Duplicate results when paging

Hello Folks --

I'm researching an interesting situation that one of our users pointed out. We have a somewhat simple query that searches on a couple fields. We are using size/from to allow the users to step through the pages. Some times the last page of results contains results that were included in a previous page. I turned on explain for the query and I see that in those cases the results are from different nodes:

    {
        "_shard": "[index-changed][1]",
        "_node": "PKznqHx5QfCRke-rsxzn-w",
        "_index": "index-changed",
        "_type": "_doc",
        "_id": "633637",
        "_score": 12.777646,

and

    {
        "_shard": "[index-changed][1]",
        "_node": "TzNHbXfHSvulWCJP6pXKow",
        "_index": "index-changed",
        "_type": "_doc",
        "_id": "633637",
        "_score": 12.64538

I understand that this is somewhat expected, and that I could use the preference query param to use the same shards. However it doesn't seem to make a difference, I still get results from both nodes, resulting in slightly different scores. What am I missing?
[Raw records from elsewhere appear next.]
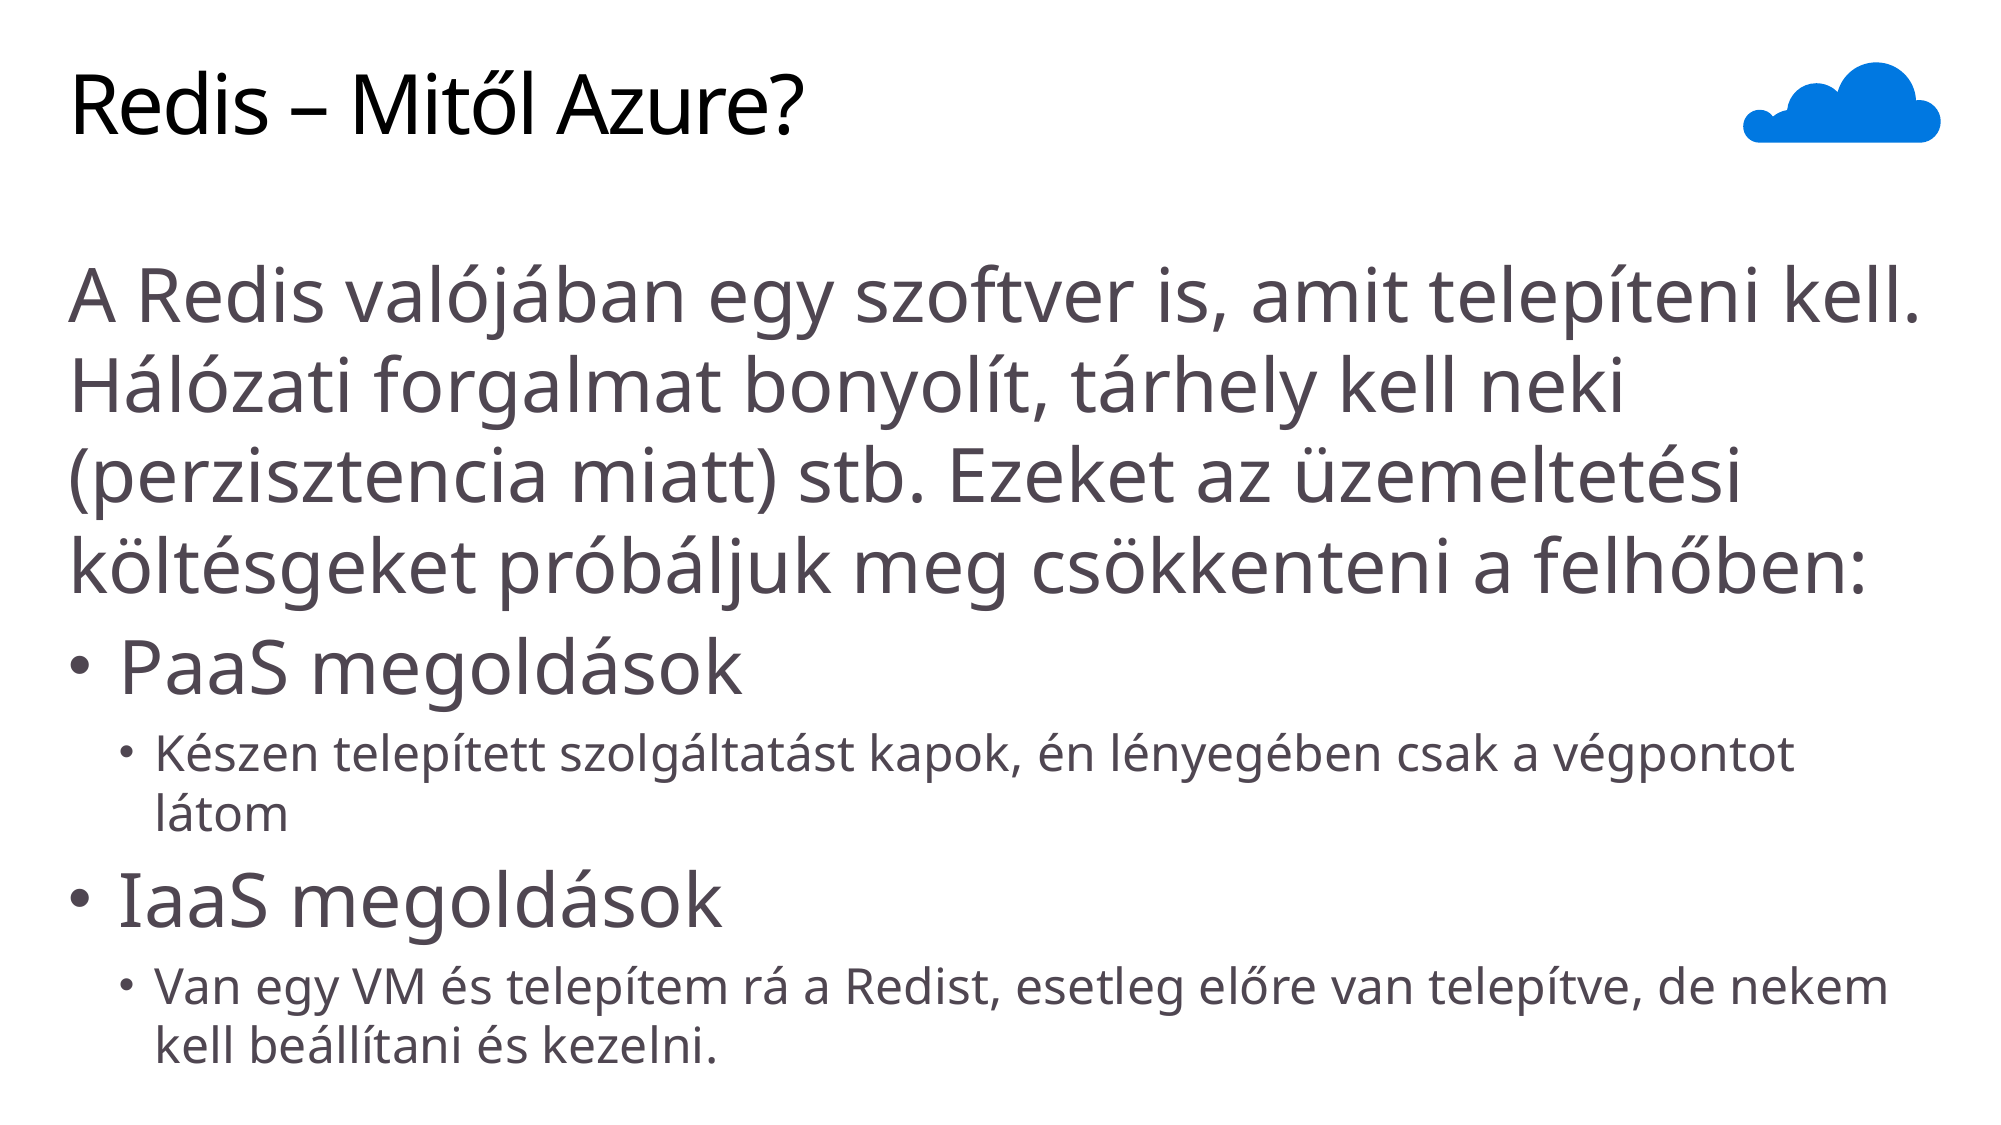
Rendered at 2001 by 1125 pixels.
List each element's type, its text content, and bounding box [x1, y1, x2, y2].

title Redis – Mitől Azure? [44, 47, 1957, 196]
list A Redis valójában egy szoftver is, amit telepíteni kell. Hálózati forgalmat bonyolít, tárhely kell neki (perzisztencia miatt) stb. Ezeket az üzemeltetési költésgeket próbáljuk meg csökkenteni a felhőben: PaaS megoldások Készen telepített szolgáltatást kapok, én lényegében csak a végpontot látom IaaS megoldások Van egy VM és telepítem rá a Redist, esetleg előre van telepítve, de nekem kell beállítani és kezelni. [44, 232, 1957, 1098]
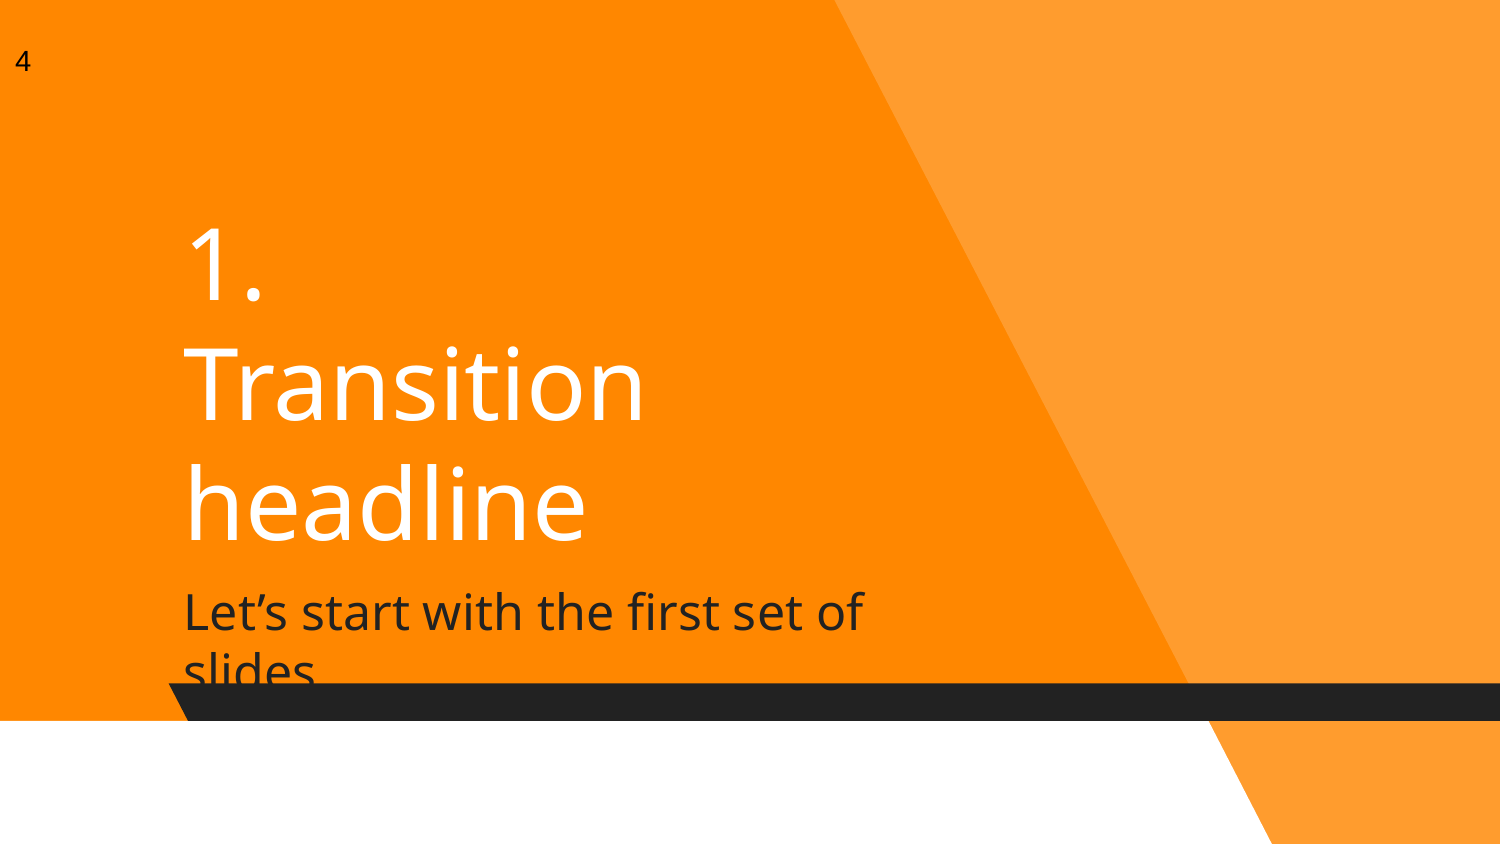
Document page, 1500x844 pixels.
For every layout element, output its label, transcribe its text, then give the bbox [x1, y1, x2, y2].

How can I eliminate duplicates, and get consistent results when paging?

Thanks!

EDIT:
Here's the query:

{
    "query": {
        "bool": {
            "must": {
                "multi_match": {
                    "query": "search text",
                    "fields": [
                        "field1",
                        "field1.english",
                        "field2^0.1"
                    ],
                    "type": "phrase",
                    "slop": 10
                }
            },
            "must_not": [
                {
                    "range": {
                        "ends_at": {
                            "lt": "2021-01-12T17:12:44.107Z"
                        }
                    }
                }
            ],
            "should": [
                {
                    "distance_feature": {
                        "field": "updated_at",
                        "pivot": "90d",
                        "origin": "now",
                        "boost": 0.5
                    }
                },
                {
                    "terms": {
                        "type": [
                            "TYPE2",
                            "TYPE2",
                            "TYPE3"
                        ],
                        "boost": 0.5
                    }
                }
            ],
            "filter": [
                {
                    "term": {
                        "type": {
                            "value": "TYPE1"
                        }
                    }
                }
            ]
        }
    },
    "size": 11,
    "from": 30
}

Is the index static, in that there are no new documents or changes coming into it

No. Documents could be added to the index while we're searching. I'm not sure if any were added when I was testing. What happens if it is static vs not static?

This topic was automatically closed 28 days after the last reply. New replies are no longer allowed.